== PASSAGE GIVEN ==
## Start
= John Stewart, 3rd Earl of Buchan =

Scottish nobleman

John Stewart, 3rd Earl of Buchan (c. 1498 – c. 1551) was a Scottish nobleman.

He was the son and heir of Alexander Stewart and succeeded to the Earldom in 1505, however, he retained the style of Master of Buchan until 1519, when he was formally recognised as heir. On 4 August 1547, he formally resigned his land to his son John Stewart and his heirs, reserving the Earl's liferent.

He married Margaret, daughter of Sir James Scrymgeour of Dudhope, Constable of Dundee, by whom he had:

- John Stewart, Master of Buchan, who married, first, Mary, only child of James Stewart, 1st Earl of Moray, an illegitimate son of King James IV and Janet Kennedy; secondly, Margaret, daughter of Walter Ogilvy of the Boyne, who survived her husband by two years at least. He was killed in the Battle of Pinkie Cleugh, 10 September 1547, leaving an only child by Margaret Ogilvy,
  - Christina Stewart, later to become Countess of Buchan.
## End
== Data items ==
## Start
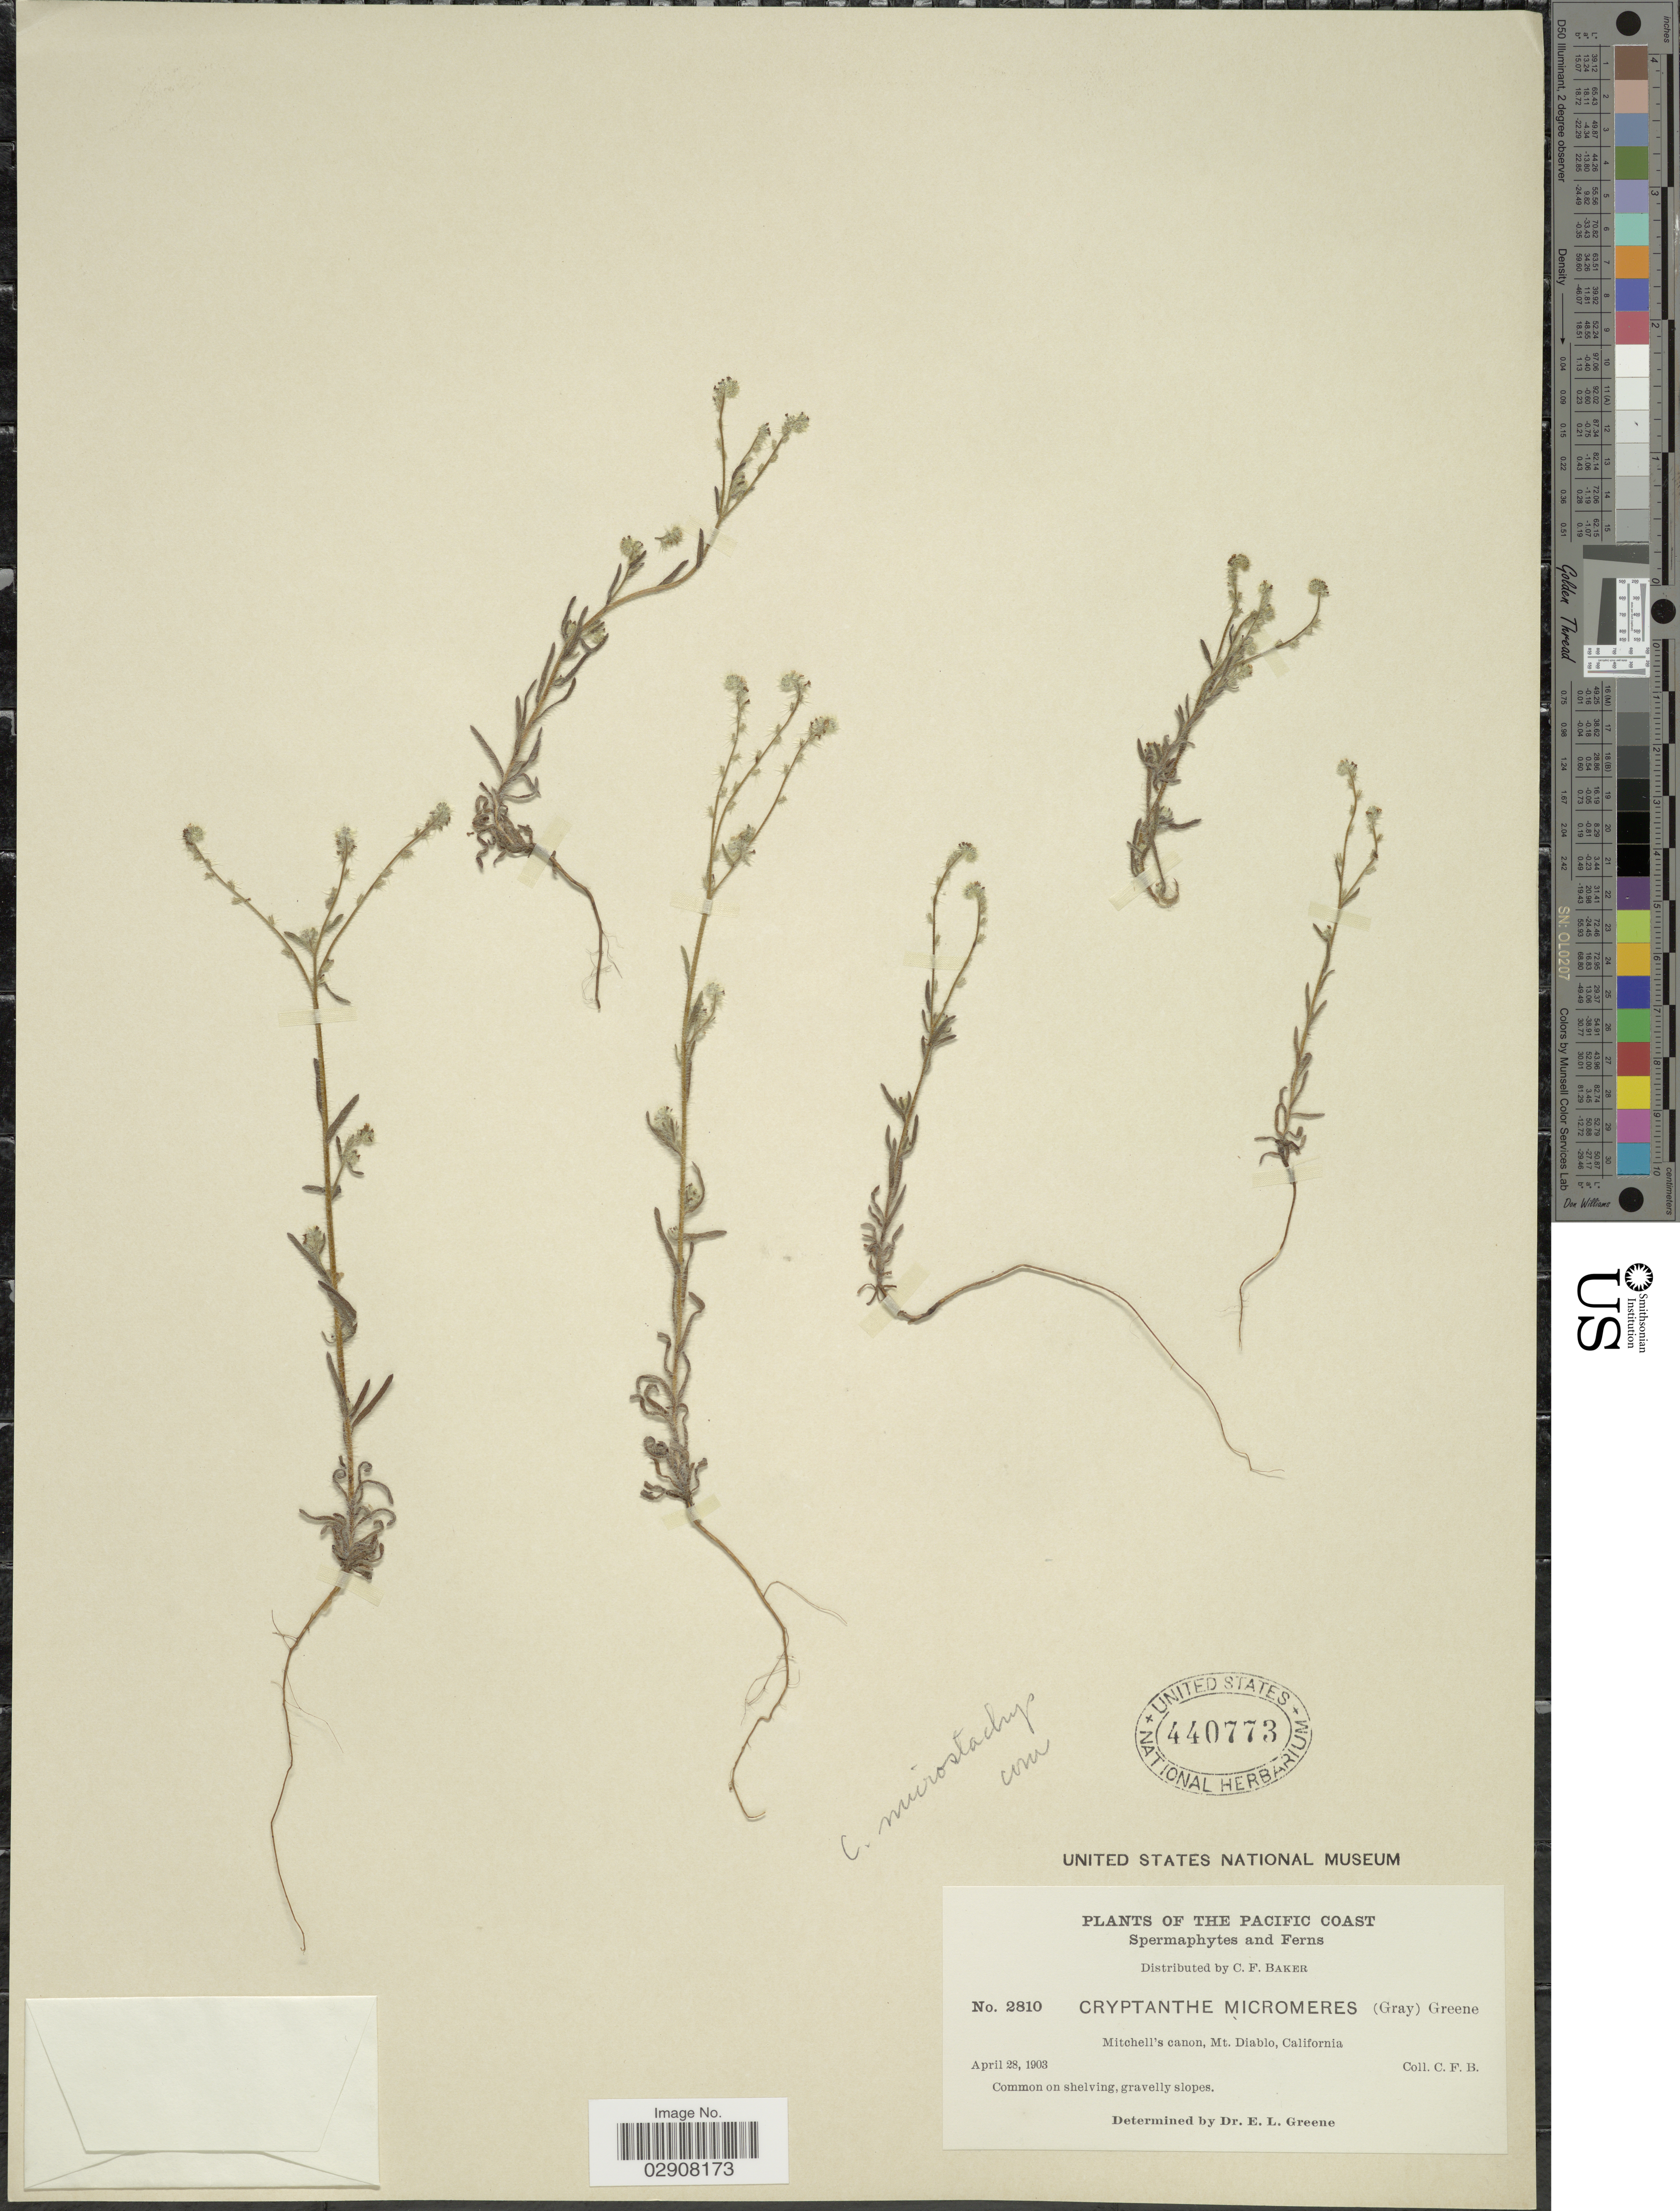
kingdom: Plantae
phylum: Tracheophyta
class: Magnoliopsida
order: Boraginales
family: Boraginaceae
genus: Cryptantha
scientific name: Cryptantha microstachys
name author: (Greene ex A. Gray) Greene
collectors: C. F. Baker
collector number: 2810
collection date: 1903-04-28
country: United States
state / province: California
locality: Pacific Coast. Mitchell's canon, Mt. Diablo.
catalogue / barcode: US 440773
## End
== INSTRUCTIONS TO FOLLOW ==
Summarize the passage on John Stewart, 3rd Earl of Buchan, in three sentences.

== COMPLETE ANSWER ==
John Stewart, 3rd Earl of Buchan (c. 1498 – c. 1551), was a Scottish nobleman and the son and heir of Alexander Stewart. He succeeded to the Earldom in 1505 but kept the style of Master of Buchan until 1519, and on 4 August 1547 he resigned his land to his son John while reserving his liferent as Earl. He married Margaret, daughter of Sir James Scrymgeour of Dudhope, and their son John was killed at the Battle of Pinkie Cleugh on 10 September 1547, leaving an only child, Christina Stewart, who later became Countess of Buchan.